'''
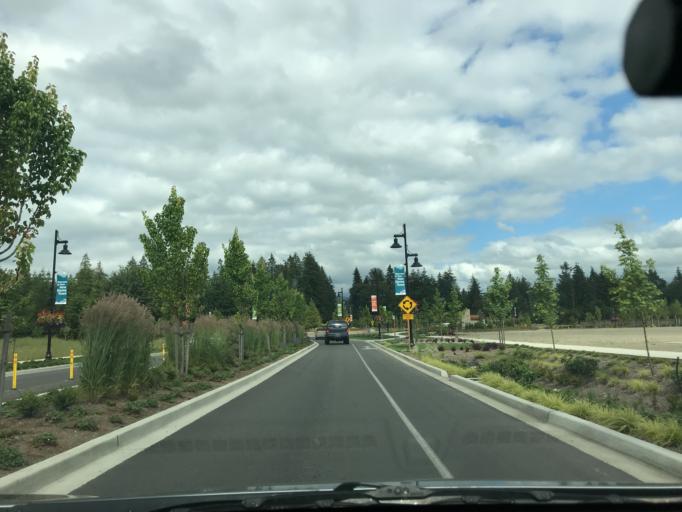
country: US
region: Washington
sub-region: King County
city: Black Diamond
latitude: 47.3113
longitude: -122.0318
'''
**What needs to be done**. Retype the lines above word for word, without the picture.

**Answer to the task**.
country: US
region: Washington
sub-region: King County
city: Black Diamond
latitude: 47.3113
longitude: -122.0318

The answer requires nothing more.